(Collected data)
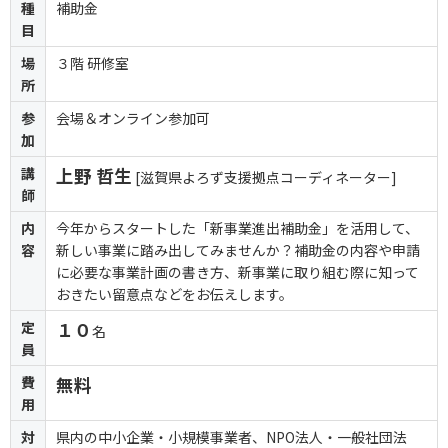
種
補助金
目
場
３階 研修室
所
参
会場＆オンライン参加可
加
講
上野 哲生
[滋賀県よろず支援拠点コーディネーター]
師
内
今年からスタートした「新事業進出補助金」を活用して、
容
新しい事業に踏み出してみませんか？補助金の内容や申請
に必要な事業計画の書き方、新事業に取り組む際に知って
おきたい留意点などをお伝えします。
定
１０
名
員
費
無料
用
対
県内の中小企業・小規模事業者、NPO法人・一般社団法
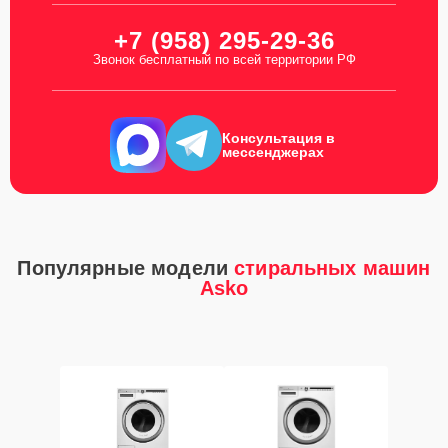
+7 (958) 295-29-36
Звонок бесплатный по всей территории РФ
Консультация в
мессенджерах
Популярные модели
стиральных машин
Asko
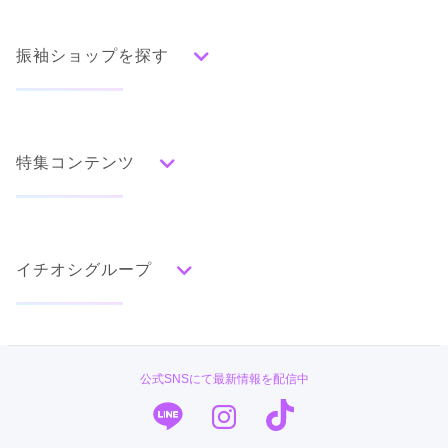
振袖ショップを探す
人気の振袖から探す
みんなの振袖ランキングトップ
特集コンテンツ
口コミから探す
色別ランキング
イベント・フェアから探す
口コミ一覧
赤
成人式の前撮り・後撮り特集
朱
ベージュ
ピンク
オレンジ
黄
緑
水色
青
紺
紫
茶
ゴールド
シルバー
イチオシグループ
ママ振特集
グレー
黒
白
その他
個性的振袖コーディネート特集
PLUM
タイプ別ランキング
成人式レポート
古典
エレガント
キュート
クール
グラマラス
#振袖gram
振袖ブランド特集
公式SNSにて最新情報を配信中
レトロ
TAKAZEN
口コミ優秀店舗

Your goal – Please retype the lines from the one that contains "Звонок бесплатный по всей территории РФ" to the final line of the records, both included, exactly as written and without any pictures.

Written answer –
Звонок бесплатный по всей территории РФ
Консультация в
мессенджерах
Популярные модели
стиральных машин
Asko
振袖ショップを探す
人気の振袖から探す
みんなの振袖ランキングトップ
特集コンテンツ
口コミから探す
色別ランキング
イベント・フェアから探す
口コミ一覧
赤
成人式の前撮り・後撮り特集
朱
ベージュ
ピンク
オレンジ
黄
緑
水色
青
紺
紫
茶
ゴールド
シルバー
イチオシグループ
ママ振特集
グレー
黒
白
その他
個性的振袖コーディネート特集
PLUM
タイプ別ランキング
成人式レポート
古典
エレガント
キュート
クール
グラマラス
#振袖gram
振袖ブランド特集
公式SNSにて最新情報を配信中
レトロ
TAKAZEN
口コミ優秀店舗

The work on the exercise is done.